A ring laser gyroscope employs the Sagnac effect to detect rotation. Counter propagating laser beams in a closed path have light frequencies whose difference is directly proportional to the rotation rate of the path about a predetermined axis enclosed by the path. Such axis, when the beam-path is planar, is perpendicular to the plane of the beam-path. The ring laser gyroscope has two counterpropagating beams traversing a closed path. As the path is rotated about a sensing axis, the wave length of one of the beams increases while that of the other decreases. The difference in frequency or beat frequency is a measure of the angular velocity of the gyroscope about that sensing axis. The output beams from the two directions interfere to produce fringes which are measures of the beat frequency. The high optical frequencies of the beams (10.sup.15 Hz) preclude the direct measure to the required accuracy of the optical frequencies.

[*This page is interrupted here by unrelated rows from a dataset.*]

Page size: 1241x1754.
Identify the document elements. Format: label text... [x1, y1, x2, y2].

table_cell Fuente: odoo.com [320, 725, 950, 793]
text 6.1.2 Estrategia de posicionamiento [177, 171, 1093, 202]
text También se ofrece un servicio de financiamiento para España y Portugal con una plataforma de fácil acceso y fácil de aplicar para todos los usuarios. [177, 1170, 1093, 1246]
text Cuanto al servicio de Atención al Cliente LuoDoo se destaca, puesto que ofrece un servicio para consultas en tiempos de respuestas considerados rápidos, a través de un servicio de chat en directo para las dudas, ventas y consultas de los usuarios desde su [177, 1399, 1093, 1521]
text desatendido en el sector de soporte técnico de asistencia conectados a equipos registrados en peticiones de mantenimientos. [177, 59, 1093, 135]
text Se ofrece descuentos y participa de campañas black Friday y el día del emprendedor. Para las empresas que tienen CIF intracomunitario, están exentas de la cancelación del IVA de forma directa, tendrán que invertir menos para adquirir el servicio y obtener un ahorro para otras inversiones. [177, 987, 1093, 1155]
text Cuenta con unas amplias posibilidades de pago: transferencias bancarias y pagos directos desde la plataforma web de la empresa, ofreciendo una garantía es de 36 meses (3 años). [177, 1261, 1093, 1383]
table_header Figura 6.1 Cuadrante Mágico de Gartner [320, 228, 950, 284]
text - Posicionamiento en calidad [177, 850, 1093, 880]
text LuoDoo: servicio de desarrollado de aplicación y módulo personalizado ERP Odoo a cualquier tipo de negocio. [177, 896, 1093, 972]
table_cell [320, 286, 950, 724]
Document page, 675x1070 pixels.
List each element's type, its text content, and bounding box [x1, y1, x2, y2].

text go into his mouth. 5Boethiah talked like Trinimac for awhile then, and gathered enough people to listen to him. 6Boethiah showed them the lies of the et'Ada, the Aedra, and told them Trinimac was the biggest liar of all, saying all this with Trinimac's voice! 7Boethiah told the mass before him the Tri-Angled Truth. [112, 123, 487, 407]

Three ring laser gyroscopes may be packaged with their sensing axes mutually orthogonal in one thermally stable block. For each sensing axis there is a gas-filled conduit or ring usually disposed in a plane at right angles to the sensing axis for that ring. Each conduit comprises three or more linear legs that preferably (but not necessarily) are of equal length. Each conduit is filled with a gain medium that is typically pumped by a gas ion flow between appropriately positioned electrodes. Each gain medium produces two beams traveling in opposite directions in a closed path in the conduit. Mirrors located at the conduit corners direct the beams around the conduit. Frequencies in the beams for which the optical path length around the conduit equals an integral number of wavelengths are amplified, forming standing waves.
To alleviate the problems of using three separate ring laser gyroscopes to sense rotations about three mutually orthogonal axes, several attempts have been made to construct a ring laser gyro system containing three ring laser gyroscopes in a single block.

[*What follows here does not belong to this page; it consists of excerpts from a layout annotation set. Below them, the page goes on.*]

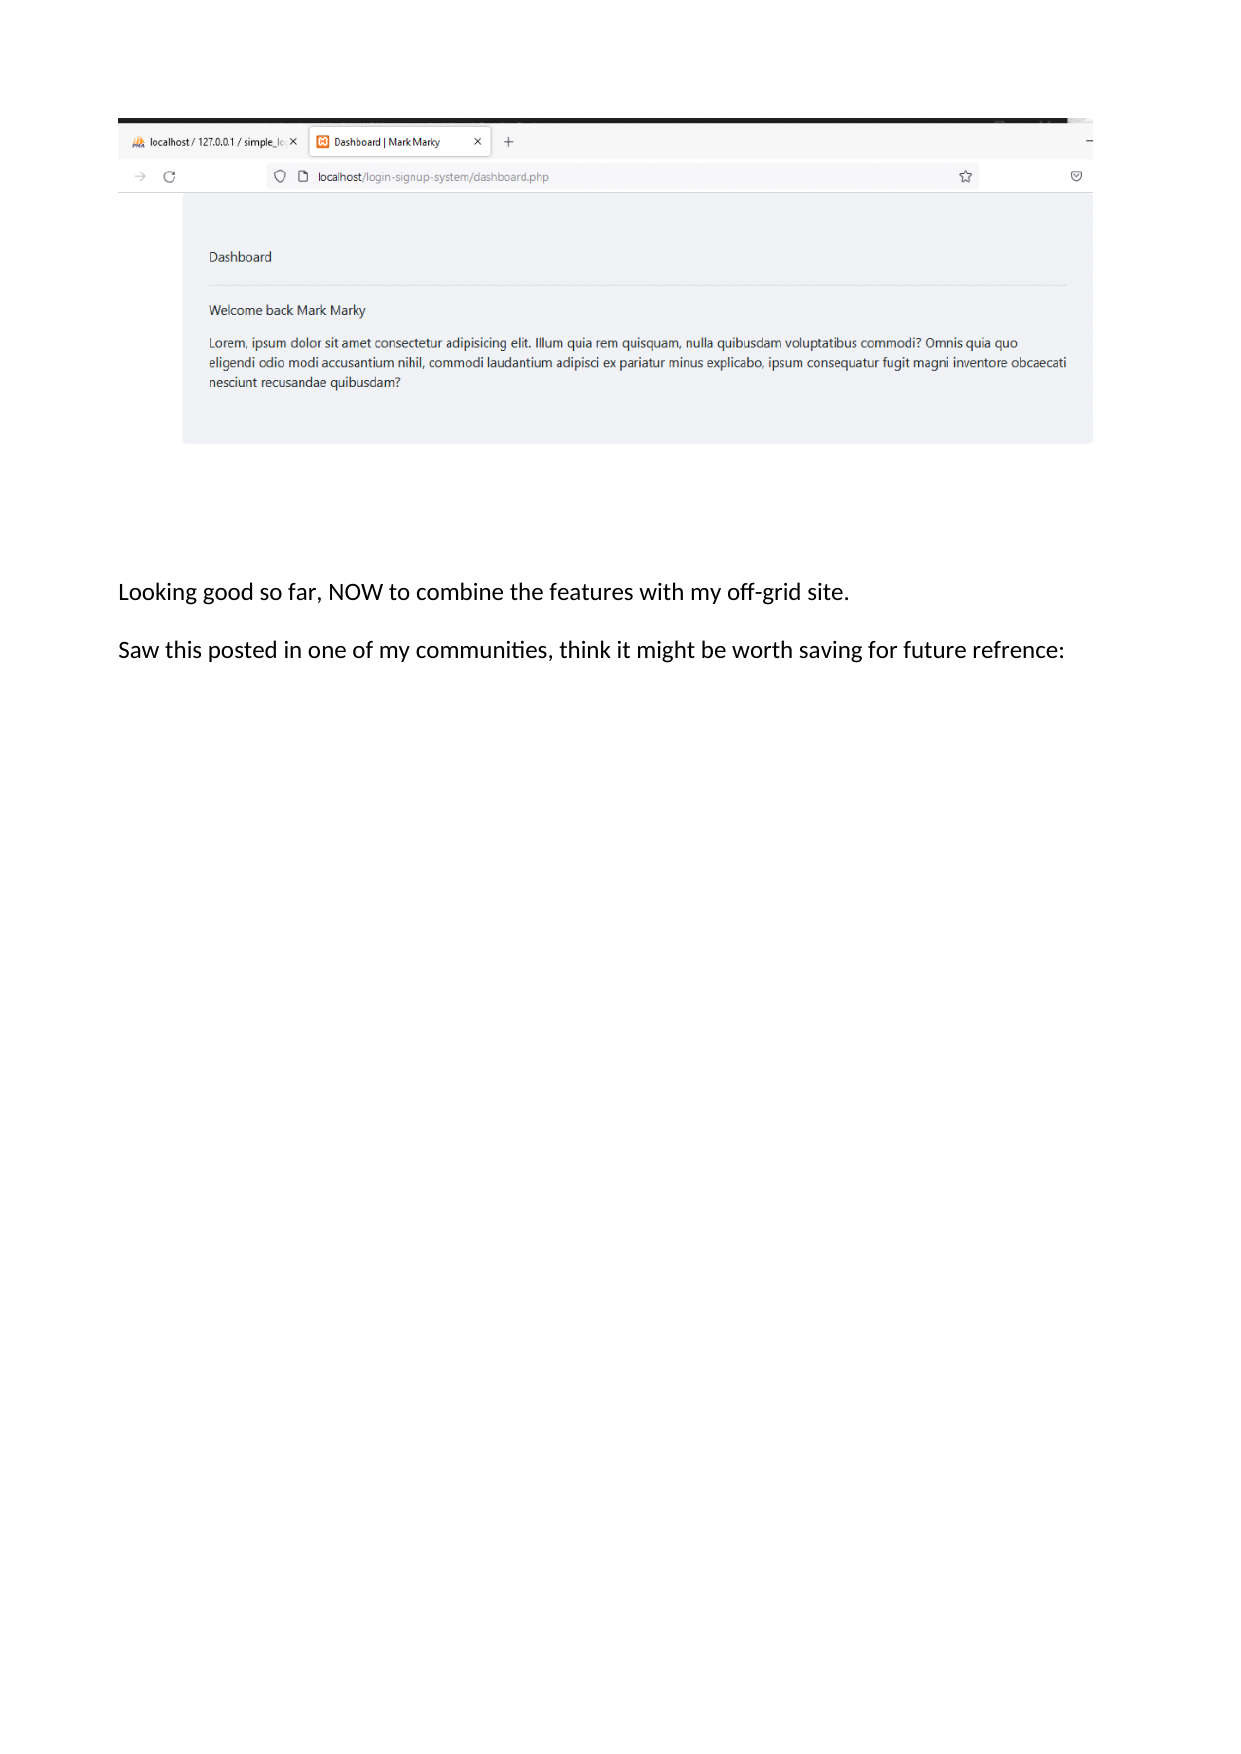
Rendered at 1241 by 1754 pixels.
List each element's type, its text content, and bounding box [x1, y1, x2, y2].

text Saw this posted in one of my communities, think it might be worth saving for future refrence: [118, 634, 1122, 665]
text Looking good so far, NOW to combine the features with my off-grid site. [118, 576, 1122, 606]
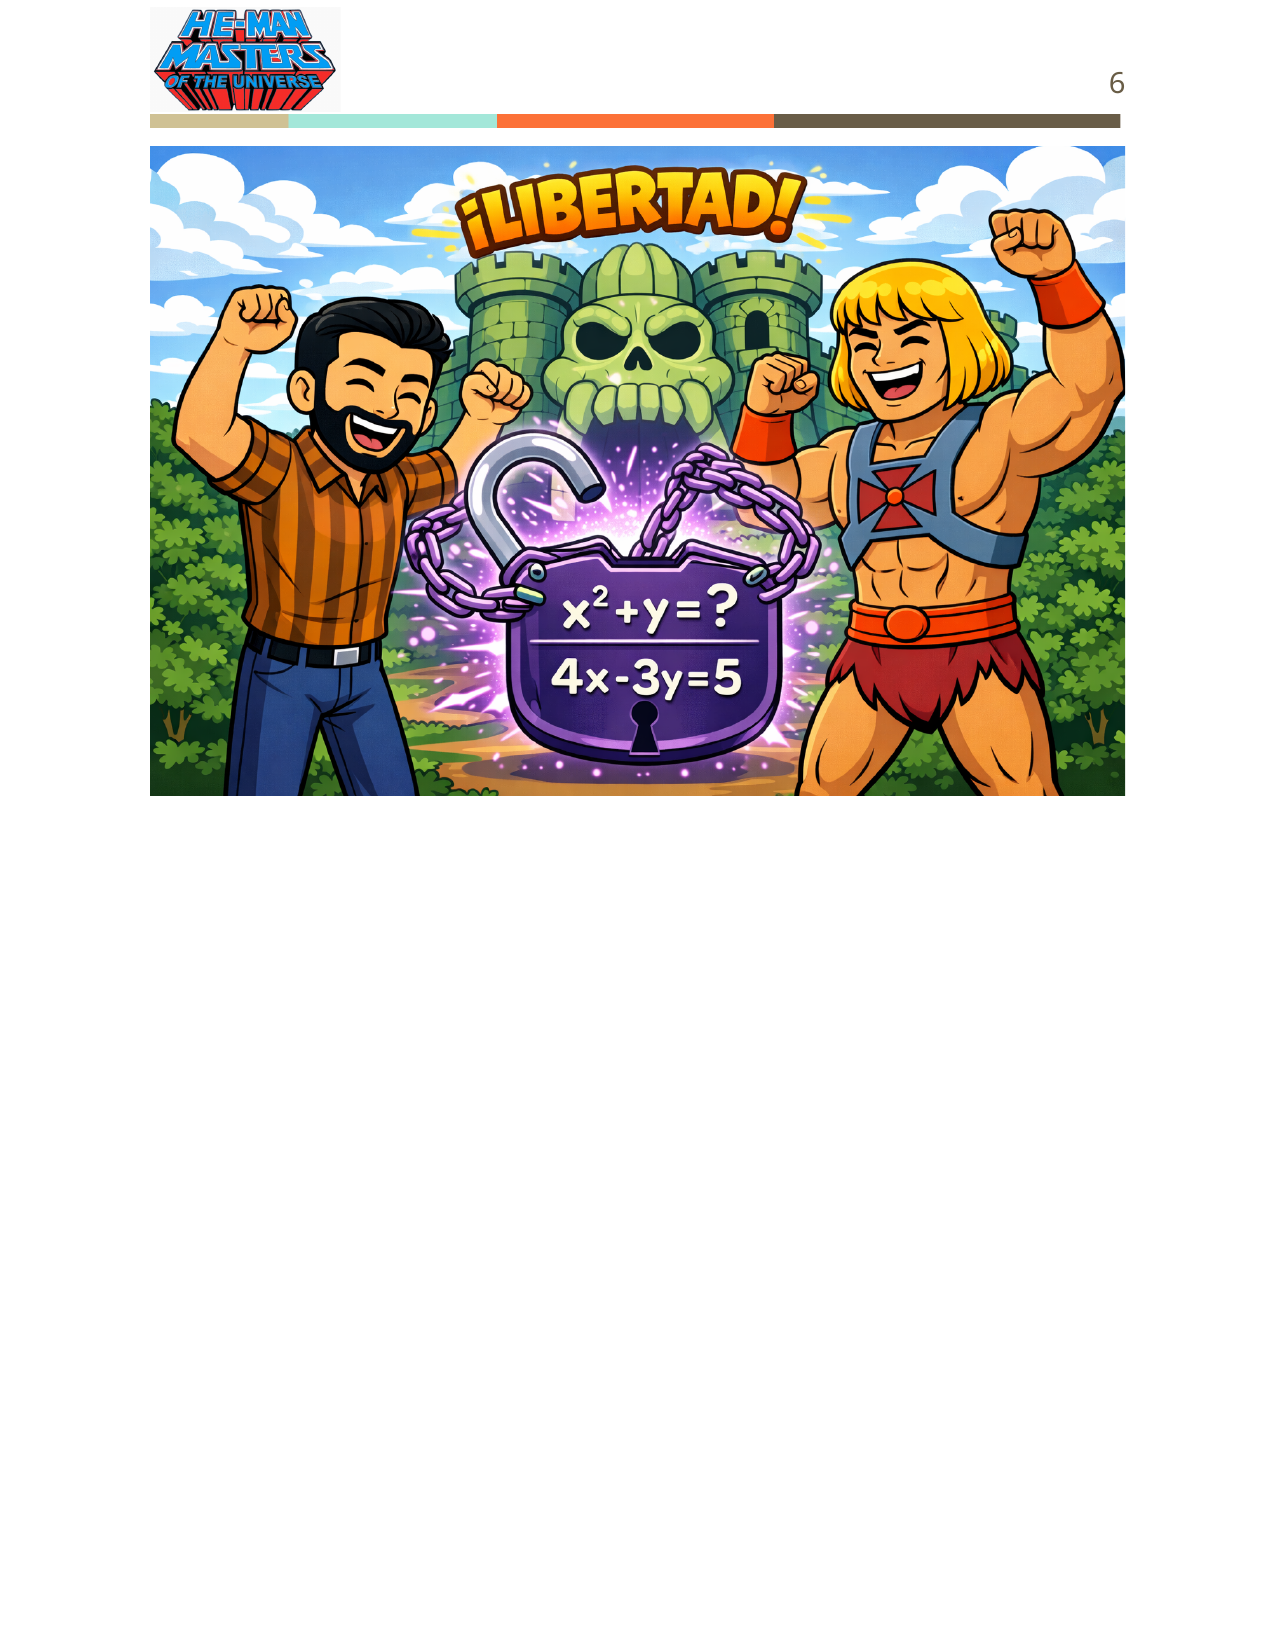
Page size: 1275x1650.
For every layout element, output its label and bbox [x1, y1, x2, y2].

picture [150, 7, 341, 112]
picture [150, 114, 1121, 128]
picture [150, 146, 1125, 796]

U.S. Pat. No. 4,407,583 to Simms discloses a triaxial ring laser gyroscope. Three four-cornered conduits arranged in mutually orthogonal planes at right angles to their respective sensitive axes. Each conduit shares a corner with each of the other conduits such that the conduits are interconnected. This structure uses six mirrors to define the three four cornered conduits.
The three conduits can be machined from a block of material. A cube is a very convenient shape for this purpose. The conduits can be located accurately in mutually orthogonal planes. To energize the gas in the three ring laser conduits, six anodes and a common external cathode are used.
The U.S. Pat. No. 4,477,188 to Stiles is a three axes ring laser gyroscope which uses either one or two external cathodes.
U.S. Pat. No. 3,503,688 to Lechevalier teaches a Multiple Axis Laser Angular Rate Sensor wherein the single cathode extends centrally clear through the laser block.
U.S. Pat. No. 4,616,929 to Bernelin teaches a Triaxial Laser Rate Gyro with a single external cathode.